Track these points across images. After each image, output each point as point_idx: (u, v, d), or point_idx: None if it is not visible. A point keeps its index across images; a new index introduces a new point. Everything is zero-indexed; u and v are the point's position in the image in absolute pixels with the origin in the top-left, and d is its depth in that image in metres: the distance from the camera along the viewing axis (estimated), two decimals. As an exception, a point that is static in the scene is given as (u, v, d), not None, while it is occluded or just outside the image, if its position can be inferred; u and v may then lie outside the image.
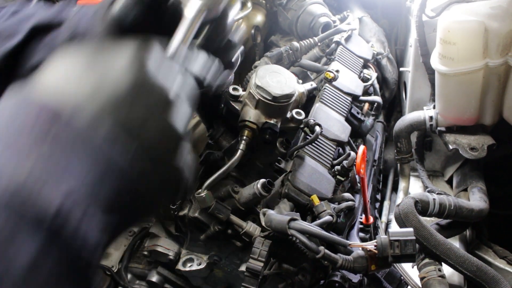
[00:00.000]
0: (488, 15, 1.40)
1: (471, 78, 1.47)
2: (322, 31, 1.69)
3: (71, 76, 0.56)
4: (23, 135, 0.49)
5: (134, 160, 0.54)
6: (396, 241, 1.01)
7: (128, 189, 0.54)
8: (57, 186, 0.47)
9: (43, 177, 0.47)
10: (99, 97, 0.54)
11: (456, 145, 1.60)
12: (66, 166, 0.49)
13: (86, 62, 0.57)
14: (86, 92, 0.54)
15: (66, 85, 0.55)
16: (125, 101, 0.55)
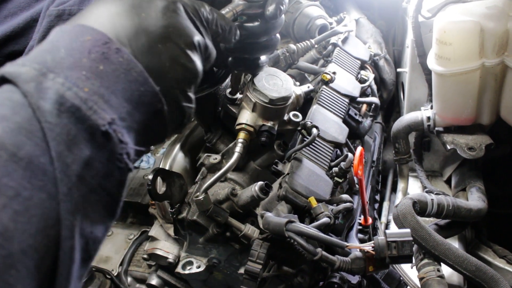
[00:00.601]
0: (484, 15, 1.40)
1: (467, 78, 1.47)
2: (318, 33, 1.69)
3: (116, 14, 0.66)
4: (84, 54, 0.58)
5: (158, 99, 0.64)
6: (393, 242, 1.01)
7: (151, 124, 0.64)
8: (110, 105, 0.57)
9: (101, 95, 0.57)
10: (138, 39, 0.65)
11: (454, 145, 1.60)
12: (118, 88, 0.59)
13: (130, 6, 0.67)
14: (129, 32, 0.65)
15: (113, 21, 0.65)
16: (157, 47, 0.66)
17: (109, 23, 0.64)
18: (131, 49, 0.64)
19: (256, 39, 1.07)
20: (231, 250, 1.37)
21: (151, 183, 1.26)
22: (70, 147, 0.53)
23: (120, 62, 0.60)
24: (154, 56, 0.65)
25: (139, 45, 0.65)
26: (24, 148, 0.50)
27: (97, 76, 0.57)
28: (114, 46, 0.60)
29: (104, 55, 0.59)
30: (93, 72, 0.57)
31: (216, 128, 1.46)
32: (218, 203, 1.28)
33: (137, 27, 0.65)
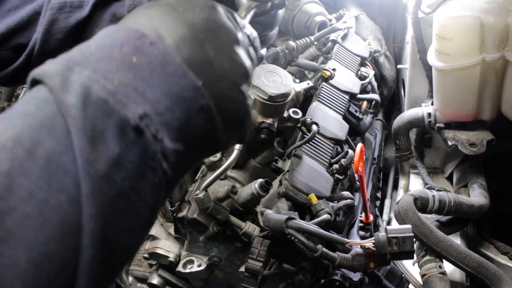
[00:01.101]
0: (484, 10, 1.39)
1: (468, 73, 1.46)
2: (318, 30, 1.69)
3: (155, 13, 0.62)
4: (119, 47, 0.55)
5: (200, 94, 0.57)
6: (394, 238, 1.01)
7: (195, 121, 0.57)
8: (144, 98, 0.53)
9: (133, 87, 0.52)
10: (178, 29, 0.60)
11: (455, 141, 1.59)
12: (153, 81, 0.54)
13: (169, 6, 0.64)
14: (168, 25, 0.61)
15: (152, 19, 0.61)
16: (199, 36, 0.61)
17: (146, 20, 0.61)
18: (171, 40, 0.59)
19: (260, 34, 1.06)
20: (232, 248, 1.37)
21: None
22: (95, 143, 0.48)
23: (156, 55, 0.56)
24: (196, 47, 0.60)
25: (180, 36, 0.60)
26: (43, 145, 0.46)
27: (130, 68, 0.54)
28: (149, 39, 0.57)
29: (137, 48, 0.55)
30: (125, 64, 0.54)
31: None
32: (218, 201, 1.28)
33: (176, 20, 0.62)
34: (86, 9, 1.04)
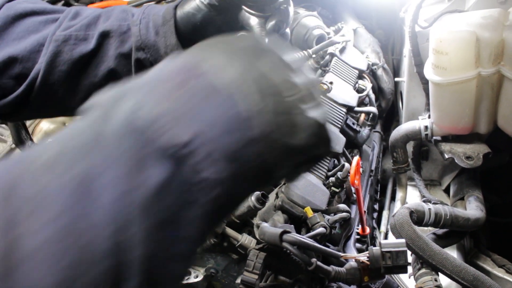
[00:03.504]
0: (480, 25, 1.41)
1: (464, 87, 1.48)
2: (316, 43, 1.70)
3: (208, 49, 0.61)
4: (166, 80, 0.55)
5: (259, 116, 0.54)
6: (388, 253, 1.01)
7: (253, 147, 0.54)
8: (187, 127, 0.50)
9: (176, 117, 0.50)
10: (232, 59, 0.58)
11: (452, 154, 1.60)
12: (198, 112, 0.52)
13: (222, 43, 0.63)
14: (221, 57, 0.58)
15: (204, 52, 0.60)
16: (252, 62, 0.58)
17: (201, 53, 0.60)
18: (223, 71, 0.56)
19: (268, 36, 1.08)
20: (229, 260, 1.37)
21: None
22: (135, 171, 0.46)
23: (203, 86, 0.54)
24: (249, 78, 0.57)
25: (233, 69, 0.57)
26: (77, 167, 0.46)
27: (176, 98, 0.52)
28: (199, 71, 0.55)
29: (186, 80, 0.54)
30: (172, 94, 0.53)
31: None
32: (215, 213, 1.29)
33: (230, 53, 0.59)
34: (92, 43, 1.05)
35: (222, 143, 0.51)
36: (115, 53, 1.05)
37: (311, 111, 0.58)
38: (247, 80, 0.56)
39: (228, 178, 0.52)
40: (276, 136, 0.55)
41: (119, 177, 0.45)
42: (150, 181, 0.46)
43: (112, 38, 1.05)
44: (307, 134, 0.57)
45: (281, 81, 0.57)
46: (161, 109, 0.50)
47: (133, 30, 1.05)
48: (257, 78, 0.56)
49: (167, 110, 0.51)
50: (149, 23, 1.05)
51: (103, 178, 0.45)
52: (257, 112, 0.54)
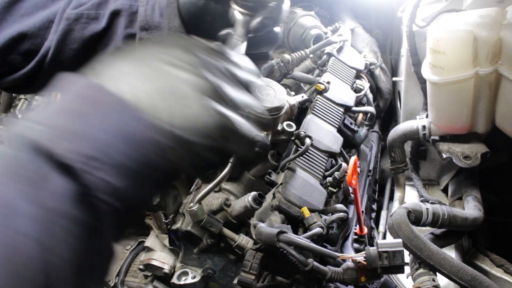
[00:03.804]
0: (477, 24, 1.40)
1: (462, 86, 1.47)
2: (313, 43, 1.70)
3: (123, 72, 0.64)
4: (71, 97, 0.58)
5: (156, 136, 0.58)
6: (385, 253, 1.01)
7: (150, 161, 0.58)
8: (84, 146, 0.54)
9: (74, 134, 0.54)
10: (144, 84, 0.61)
11: (450, 154, 1.60)
12: (92, 134, 0.55)
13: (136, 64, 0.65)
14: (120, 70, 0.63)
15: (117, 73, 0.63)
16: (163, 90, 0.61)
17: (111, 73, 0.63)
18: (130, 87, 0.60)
19: (260, 32, 1.06)
20: (226, 260, 1.37)
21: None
22: (36, 182, 0.51)
23: (106, 100, 0.58)
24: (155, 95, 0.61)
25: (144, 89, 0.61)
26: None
27: (80, 115, 0.56)
28: (103, 87, 0.59)
29: (89, 95, 0.58)
30: (74, 112, 0.57)
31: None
32: (212, 213, 1.29)
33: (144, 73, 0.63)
34: (103, 22, 1.06)
35: (127, 152, 0.56)
36: (124, 32, 1.06)
37: (218, 107, 0.62)
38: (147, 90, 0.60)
39: (132, 182, 0.56)
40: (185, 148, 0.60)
41: (25, 189, 0.49)
42: (51, 187, 0.50)
43: (122, 17, 1.06)
44: (206, 129, 0.61)
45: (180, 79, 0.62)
46: (60, 124, 0.55)
47: (140, 10, 1.05)
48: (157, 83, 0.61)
49: (65, 125, 0.55)
50: (155, 4, 1.05)
51: (13, 193, 0.49)
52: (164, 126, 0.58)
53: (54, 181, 0.51)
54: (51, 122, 0.55)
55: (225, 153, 0.68)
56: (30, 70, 1.08)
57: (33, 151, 0.52)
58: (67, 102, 0.58)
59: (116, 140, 0.55)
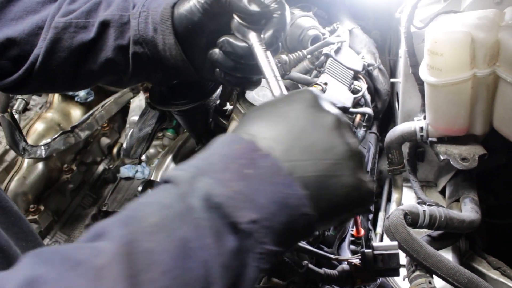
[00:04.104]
0: (475, 26, 1.40)
1: (459, 88, 1.47)
2: (311, 43, 1.69)
3: (267, 123, 0.72)
4: (233, 160, 0.65)
5: (303, 203, 0.65)
6: (380, 255, 1.01)
7: (296, 225, 0.65)
8: (252, 207, 0.62)
9: (243, 198, 0.62)
10: (286, 139, 0.69)
11: (447, 156, 1.59)
12: (254, 198, 0.63)
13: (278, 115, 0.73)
14: (278, 135, 0.69)
15: (263, 129, 0.71)
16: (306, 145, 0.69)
17: (259, 130, 0.70)
18: (281, 151, 0.67)
19: (245, 61, 1.07)
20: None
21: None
22: (217, 238, 0.59)
23: (266, 167, 0.65)
24: (303, 155, 0.68)
25: (288, 146, 0.68)
26: (178, 232, 0.58)
27: (243, 178, 0.63)
28: (261, 152, 0.66)
29: (251, 161, 0.65)
30: (239, 175, 0.64)
31: (207, 139, 1.46)
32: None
33: (286, 129, 0.70)
34: (92, 31, 1.05)
35: (281, 217, 0.63)
36: (114, 44, 1.05)
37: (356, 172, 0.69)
38: (303, 158, 0.67)
39: (282, 247, 0.65)
40: (323, 205, 0.67)
41: (208, 243, 0.59)
42: (228, 246, 0.59)
43: (112, 28, 1.05)
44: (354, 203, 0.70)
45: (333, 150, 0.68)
46: (233, 188, 0.62)
47: (132, 23, 1.04)
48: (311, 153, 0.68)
49: (238, 189, 0.62)
50: (148, 17, 1.04)
51: (196, 242, 0.58)
52: (311, 193, 0.65)
53: (228, 240, 0.60)
54: (219, 177, 0.63)
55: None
56: (20, 77, 1.08)
57: (206, 204, 0.61)
58: (229, 159, 0.66)
59: (274, 207, 0.63)
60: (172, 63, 1.07)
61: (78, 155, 2.19)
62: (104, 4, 1.08)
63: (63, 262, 0.55)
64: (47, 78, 1.10)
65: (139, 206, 0.64)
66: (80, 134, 2.03)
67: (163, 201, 0.63)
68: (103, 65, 1.08)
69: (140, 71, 1.11)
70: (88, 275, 0.53)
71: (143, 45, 1.04)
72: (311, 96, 0.74)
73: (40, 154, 1.89)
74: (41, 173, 2.00)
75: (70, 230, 2.03)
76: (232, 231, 0.60)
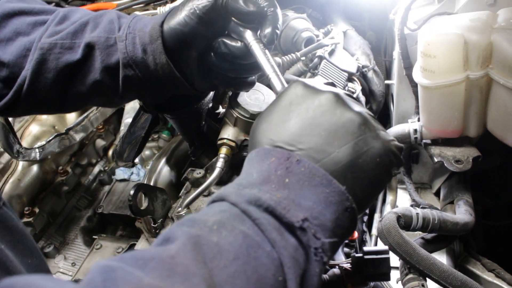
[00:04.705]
0: (468, 28, 1.39)
1: (453, 90, 1.46)
2: (305, 45, 1.69)
3: (286, 132, 0.76)
4: (272, 173, 0.70)
5: (345, 197, 0.70)
6: (370, 260, 1.00)
7: (341, 221, 0.70)
8: (301, 207, 0.67)
9: (291, 200, 0.67)
10: (313, 139, 0.74)
11: (441, 158, 1.59)
12: (305, 194, 0.68)
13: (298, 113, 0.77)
14: (302, 136, 0.74)
15: (286, 137, 0.75)
16: (332, 141, 0.73)
17: (284, 135, 0.75)
18: (311, 152, 0.73)
19: (240, 60, 1.08)
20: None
21: (132, 198, 1.26)
22: (279, 234, 0.64)
23: (302, 172, 0.69)
24: (332, 150, 0.73)
25: (317, 146, 0.73)
26: (238, 228, 0.64)
27: (285, 187, 0.68)
28: (295, 159, 0.70)
29: (288, 169, 0.69)
30: (281, 185, 0.68)
31: (200, 142, 1.45)
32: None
33: (308, 128, 0.75)
34: (78, 53, 1.04)
35: (327, 215, 0.68)
36: (101, 66, 1.05)
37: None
38: (330, 151, 0.72)
39: (335, 240, 0.70)
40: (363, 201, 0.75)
41: (272, 238, 0.63)
42: (290, 242, 0.64)
43: (98, 50, 1.04)
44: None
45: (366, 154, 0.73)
46: (277, 197, 0.67)
47: (119, 46, 1.03)
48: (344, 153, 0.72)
49: (283, 195, 0.67)
50: (135, 39, 1.03)
51: (259, 237, 0.63)
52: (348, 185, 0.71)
53: (288, 237, 0.65)
54: (263, 188, 0.68)
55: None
56: (9, 100, 1.08)
57: (259, 209, 0.66)
58: (267, 173, 0.70)
59: (319, 207, 0.68)
60: (165, 82, 1.07)
61: (73, 157, 2.18)
62: (91, 25, 1.07)
63: (135, 260, 0.58)
64: (35, 100, 1.09)
65: (197, 215, 0.68)
66: (75, 136, 2.03)
67: (218, 209, 0.68)
68: (91, 87, 1.07)
69: (132, 92, 1.11)
70: (162, 264, 0.57)
71: (133, 67, 1.04)
72: (300, 87, 0.79)
73: (35, 156, 1.89)
74: (36, 175, 1.99)
75: (65, 232, 2.03)
76: (289, 230, 0.65)
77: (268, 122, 0.79)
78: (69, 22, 1.09)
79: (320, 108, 0.75)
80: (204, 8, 0.99)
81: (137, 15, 1.11)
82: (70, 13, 1.13)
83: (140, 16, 1.11)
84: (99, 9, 2.08)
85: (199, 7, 1.00)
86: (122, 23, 1.07)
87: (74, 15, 1.12)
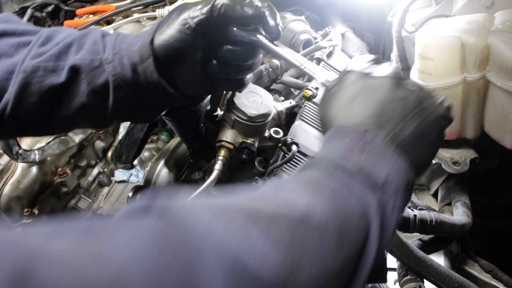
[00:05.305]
0: (465, 30, 1.40)
1: (450, 92, 1.47)
2: (303, 48, 1.70)
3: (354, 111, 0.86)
4: (349, 151, 0.78)
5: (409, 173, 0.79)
6: (367, 262, 1.01)
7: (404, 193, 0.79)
8: (381, 171, 0.75)
9: (371, 165, 0.76)
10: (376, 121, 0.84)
11: (439, 160, 1.60)
12: (377, 169, 0.76)
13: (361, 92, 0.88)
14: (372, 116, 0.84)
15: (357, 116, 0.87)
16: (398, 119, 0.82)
17: (354, 116, 0.84)
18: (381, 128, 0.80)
19: (244, 62, 1.08)
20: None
21: (130, 200, 1.27)
22: (364, 190, 0.71)
23: (375, 149, 0.77)
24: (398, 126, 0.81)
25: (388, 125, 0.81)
26: (330, 183, 0.72)
27: (362, 162, 0.75)
28: (369, 136, 0.78)
29: (363, 147, 0.77)
30: (359, 160, 0.76)
31: (198, 144, 1.46)
32: (198, 220, 1.28)
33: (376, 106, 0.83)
34: (62, 76, 1.00)
35: (399, 183, 0.76)
36: (87, 89, 1.01)
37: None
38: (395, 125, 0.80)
39: (405, 201, 0.78)
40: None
41: (356, 191, 0.71)
42: (374, 197, 0.71)
43: (83, 73, 1.01)
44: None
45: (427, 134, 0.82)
46: (358, 166, 0.74)
47: (106, 68, 1.00)
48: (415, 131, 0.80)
49: (363, 167, 0.74)
50: (123, 59, 1.00)
51: (346, 191, 0.71)
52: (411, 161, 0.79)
53: (372, 196, 0.71)
54: (345, 159, 0.76)
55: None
56: None
57: (344, 171, 0.73)
58: (345, 151, 0.77)
59: (393, 177, 0.75)
60: (158, 99, 1.06)
61: (73, 158, 2.19)
62: (75, 46, 1.04)
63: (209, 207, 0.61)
64: (19, 124, 1.06)
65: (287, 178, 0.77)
66: (74, 138, 2.04)
67: (308, 174, 0.75)
68: (78, 110, 1.04)
69: (125, 112, 1.09)
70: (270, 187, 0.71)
71: (124, 88, 1.01)
72: (356, 73, 0.90)
73: (34, 158, 1.89)
74: (35, 177, 2.00)
75: (64, 234, 2.03)
76: (372, 190, 0.72)
77: (338, 107, 0.87)
78: (53, 43, 1.06)
79: (381, 89, 0.84)
80: (200, 21, 0.97)
81: (119, 33, 1.08)
82: (53, 33, 1.09)
83: (123, 34, 1.08)
84: (98, 10, 2.09)
85: (194, 21, 0.97)
86: (106, 42, 1.04)
87: (58, 36, 1.08)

■ Directions
Beginning at the line with "44: (354, 203, 0.70)" and stopping after the line with "76: (232, 231, 0.60)", please write out every line of the data above exactly and nothing else.

■ Result of the exercise
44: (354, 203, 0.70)
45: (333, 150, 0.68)
46: (233, 188, 0.62)
47: (132, 23, 1.04)
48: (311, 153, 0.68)
49: (238, 189, 0.62)
50: (148, 17, 1.04)
51: (196, 242, 0.58)
52: (311, 193, 0.65)
53: (228, 240, 0.60)
54: (219, 177, 0.63)
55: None
56: (20, 77, 1.08)
57: (206, 204, 0.61)
58: (229, 159, 0.66)
59: (274, 207, 0.63)
60: (172, 63, 1.07)
61: (78, 155, 2.19)
62: (104, 4, 1.08)
63: (63, 262, 0.55)
64: (47, 78, 1.10)
65: (139, 206, 0.64)
66: (80, 134, 2.03)
67: (163, 201, 0.63)
68: (103, 65, 1.08)
69: (140, 71, 1.11)
70: (88, 275, 0.53)
71: (143, 45, 1.04)
72: (311, 96, 0.74)
73: (40, 154, 1.89)
74: (41, 173, 2.00)
75: (70, 230, 2.03)
76: (232, 231, 0.60)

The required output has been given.